GOAL OF THE EXERCISE –
Every record here must be set down once more, precisely as it reads.

SUPPLIED DATA –
-------------------------
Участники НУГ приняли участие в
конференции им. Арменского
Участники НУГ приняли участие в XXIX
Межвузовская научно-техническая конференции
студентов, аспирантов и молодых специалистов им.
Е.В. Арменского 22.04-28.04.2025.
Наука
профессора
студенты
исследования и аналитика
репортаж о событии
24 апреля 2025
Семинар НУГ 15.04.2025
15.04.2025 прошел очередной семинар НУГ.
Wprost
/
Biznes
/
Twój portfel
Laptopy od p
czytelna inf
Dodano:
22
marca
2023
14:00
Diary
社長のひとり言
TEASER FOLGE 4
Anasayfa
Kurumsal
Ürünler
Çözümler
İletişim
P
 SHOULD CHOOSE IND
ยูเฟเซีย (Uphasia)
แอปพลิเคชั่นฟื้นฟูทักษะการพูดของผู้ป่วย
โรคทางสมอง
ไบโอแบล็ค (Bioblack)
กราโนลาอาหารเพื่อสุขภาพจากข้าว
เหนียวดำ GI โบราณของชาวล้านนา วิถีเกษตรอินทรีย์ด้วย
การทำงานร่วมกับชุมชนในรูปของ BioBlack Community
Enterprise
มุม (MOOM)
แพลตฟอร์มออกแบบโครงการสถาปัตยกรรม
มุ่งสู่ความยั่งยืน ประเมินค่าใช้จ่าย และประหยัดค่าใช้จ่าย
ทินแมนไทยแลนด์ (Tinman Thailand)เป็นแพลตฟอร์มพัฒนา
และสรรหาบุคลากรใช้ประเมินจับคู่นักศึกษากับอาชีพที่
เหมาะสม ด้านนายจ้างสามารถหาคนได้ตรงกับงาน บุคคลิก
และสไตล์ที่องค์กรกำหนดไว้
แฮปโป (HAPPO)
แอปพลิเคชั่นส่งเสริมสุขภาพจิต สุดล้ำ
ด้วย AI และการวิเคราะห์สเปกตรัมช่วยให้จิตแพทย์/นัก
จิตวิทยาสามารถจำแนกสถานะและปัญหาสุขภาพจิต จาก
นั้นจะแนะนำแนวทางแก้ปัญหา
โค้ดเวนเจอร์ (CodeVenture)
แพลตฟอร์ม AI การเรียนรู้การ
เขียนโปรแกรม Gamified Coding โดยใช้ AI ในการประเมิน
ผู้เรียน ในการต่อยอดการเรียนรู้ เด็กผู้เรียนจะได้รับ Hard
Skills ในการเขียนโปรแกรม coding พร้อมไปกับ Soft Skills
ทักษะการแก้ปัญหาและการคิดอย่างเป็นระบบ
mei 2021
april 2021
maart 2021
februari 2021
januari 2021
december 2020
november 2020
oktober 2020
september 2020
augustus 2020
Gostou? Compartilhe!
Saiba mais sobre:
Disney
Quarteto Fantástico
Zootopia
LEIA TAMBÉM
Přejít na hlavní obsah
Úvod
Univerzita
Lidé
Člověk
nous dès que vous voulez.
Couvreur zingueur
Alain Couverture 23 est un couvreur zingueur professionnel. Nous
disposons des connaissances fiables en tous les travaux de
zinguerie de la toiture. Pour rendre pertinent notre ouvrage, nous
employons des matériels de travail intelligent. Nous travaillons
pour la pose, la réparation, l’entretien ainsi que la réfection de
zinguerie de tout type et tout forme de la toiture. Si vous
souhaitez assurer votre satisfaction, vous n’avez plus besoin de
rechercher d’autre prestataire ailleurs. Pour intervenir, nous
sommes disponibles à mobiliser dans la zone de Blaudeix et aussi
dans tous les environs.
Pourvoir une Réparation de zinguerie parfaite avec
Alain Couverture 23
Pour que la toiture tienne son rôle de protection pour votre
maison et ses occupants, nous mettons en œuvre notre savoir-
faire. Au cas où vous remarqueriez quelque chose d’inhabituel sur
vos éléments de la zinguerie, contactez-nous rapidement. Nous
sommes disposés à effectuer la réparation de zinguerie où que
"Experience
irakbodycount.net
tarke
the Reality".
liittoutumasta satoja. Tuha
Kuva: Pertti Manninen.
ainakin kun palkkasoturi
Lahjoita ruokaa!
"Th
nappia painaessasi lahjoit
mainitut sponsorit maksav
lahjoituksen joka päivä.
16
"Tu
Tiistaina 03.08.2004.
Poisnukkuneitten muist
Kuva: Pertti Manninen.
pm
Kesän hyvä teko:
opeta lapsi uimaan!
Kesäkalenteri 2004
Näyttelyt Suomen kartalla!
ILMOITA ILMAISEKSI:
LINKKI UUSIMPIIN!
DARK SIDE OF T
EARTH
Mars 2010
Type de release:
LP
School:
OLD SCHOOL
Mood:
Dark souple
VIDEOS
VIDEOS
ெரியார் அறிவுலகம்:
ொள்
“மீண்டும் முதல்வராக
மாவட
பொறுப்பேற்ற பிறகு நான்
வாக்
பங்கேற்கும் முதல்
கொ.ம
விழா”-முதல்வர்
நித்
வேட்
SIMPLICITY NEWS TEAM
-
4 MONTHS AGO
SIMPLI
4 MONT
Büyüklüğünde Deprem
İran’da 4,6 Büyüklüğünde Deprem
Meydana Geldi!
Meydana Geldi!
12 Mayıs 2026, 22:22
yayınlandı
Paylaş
-------------------------
SOLUTION FOR THIS PROBLEM –
Участники НУГ приняли участие в
конференции им. Арменского
Участники НУГ приняли участие в XXIX
Межвузовская научно-техническая конференции
студентов, аспирантов и молодых специалистов им.
Е.В. Арменского 22.04-28.04.2025.
Наука
профессора
студенты
исследования и аналитика
репортаж о событии
24 апреля 2025
Семинар НУГ 15.04.2025
15.04.2025 прошел очередной семинар НУГ.
Wprost
/
Biznes
/
Twój portfel
Laptopy od p
czytelna inf
Dodano:
22
marca
2023
14:00
Diary
社長のひとり言
TEASER FOLGE 4
Anasayfa
Kurumsal
Ürünler
Çözümler
İletişim
P
 SHOULD CHOOSE IND
ยูเฟเซีย (Uphasia)
แอปพลิเคชั่นฟื้นฟูทักษะการพูดของผู้ป่วย
โรคทางสมอง
ไบโอแบล็ค (Bioblack)
กราโนลาอาหารเพื่อสุขภาพจากข้าว
เหนียวดำ GI โบราณของชาวล้านนา วิถีเกษตรอินทรีย์ด้วย
การทำงานร่วมกับชุมชนในรูปของ BioBlack Community
Enterprise
มุม (MOOM)
แพลตฟอร์มออกแบบโครงการสถาปัตยกรรม
มุ่งสู่ความยั่งยืน ประเมินค่าใช้จ่าย และประหยัดค่าใช้จ่าย
ทินแมนไทยแลนด์ (Tinman Thailand)เป็นแพลตฟอร์มพัฒนา
และสรรหาบุคลากรใช้ประเมินจับคู่นักศึกษากับอาชีพที่
เหมาะสม ด้านนายจ้างสามารถหาคนได้ตรงกับงาน บุคคลิก
และสไตล์ที่องค์กรกำหนดไว้
แฮปโป (HAPPO)
แอปพลิเคชั่นส่งเสริมสุขภาพจิต สุดล้ำ
ด้วย AI และการวิเคราะห์สเปกตรัมช่วยให้จิตแพทย์/นัก
จิตวิทยาสามารถจำแนกสถานะและปัญหาสุขภาพจิต จาก
นั้นจะแนะนำแนวทางแก้ปัญหา
โค้ดเวนเจอร์ (CodeVenture)
แพลตฟอร์ม AI การเรียนรู้การ
เขียนโปรแกรม Gamified Coding โดยใช้ AI ในการประเมิน
ผู้เรียน ในการต่อยอดการเรียนรู้ เด็กผู้เรียนจะได้รับ Hard
Skills ในการเขียนโปรแกรม coding พร้อมไปกับ Soft Skills
ทักษะการแก้ปัญหาและการคิดอย่างเป็นระบบ
mei 2021
april 2021
maart 2021
februari 2021
januari 2021
december 2020
november 2020
oktober 2020
september 2020
augustus 2020
Gostou? Compartilhe!
Saiba mais sobre:
Disney
Quarteto Fantástico
Zootopia
LEIA TAMBÉM
Přejít na hlavní obsah
Úvod
Univerzita
Lidé
Člověk
nous dès que vous voulez.
Couvreur zingueur
Alain Couverture 23 est un couvreur zingueur professionnel. Nous
disposons des connaissances fiables en tous les travaux de
zinguerie de la toiture. Pour rendre pertinent notre ouvrage, nous
employons des matériels de travail intelligent. Nous travaillons
pour la pose, la réparation, l’entretien ainsi que la réfection de
zinguerie de tout type et tout forme de la toiture. Si vous
souhaitez assurer votre satisfaction, vous n’avez plus besoin de
rechercher d’autre prestataire ailleurs. Pour intervenir, nous
sommes disponibles à mobiliser dans la zone de Blaudeix et aussi
dans tous les environs.
Pourvoir une Réparation de zinguerie parfaite avec
Alain Couverture 23
Pour que la toiture tienne son rôle de protection pour votre
maison et ses occupants, nous mettons en œuvre notre savoir-
faire. Au cas où vous remarqueriez quelque chose d’inhabituel sur
vos éléments de la zinguerie, contactez-nous rapidement. Nous
sommes disposés à effectuer la réparation de zinguerie où que
"Experience
irakbodycount.net
tarke
the Reality".
liittoutumasta satoja. Tuha
Kuva: Pertti Manninen.
ainakin kun palkkasoturi
Lahjoita ruokaa!
"Th
nappia painaessasi lahjoit
mainitut sponsorit maksav
lahjoituksen joka päivä.
16
"Tu
Tiistaina 03.08.2004.
Poisnukkuneitten muist
Kuva: Pertti Manninen.
pm
Kesän hyvä teko:
opeta lapsi uimaan!
Kesäkalenteri 2004
Näyttelyt Suomen kartalla!
ILMOITA ILMAISEKSI:
LINKKI UUSIMPIIN!
DARK SIDE OF T
EARTH
Mars 2010
Type de release:
LP
School:
OLD SCHOOL
Mood:
Dark souple
VIDEOS
VIDEOS
ெரியார் அறிவுலகம்:
ொள்
“மீண்டும் முதல்வராக
மாவட
பொறுப்பேற்ற பிறகு நான்
வாக்
பங்கேற்கும் முதல்
கொ.ம
விழா”-முதல்வர்
நித்
வேட்
SIMPLICITY NEWS TEAM
-
4 MONTHS AGO
SIMPLI
4 MONT
Büyüklüğünde Deprem
İran’da 4,6 Büyüklüğünde Deprem
Meydana Geldi!
Meydana Geldi!
12 Mayıs 2026, 22:22
yayınlandı
Paylaş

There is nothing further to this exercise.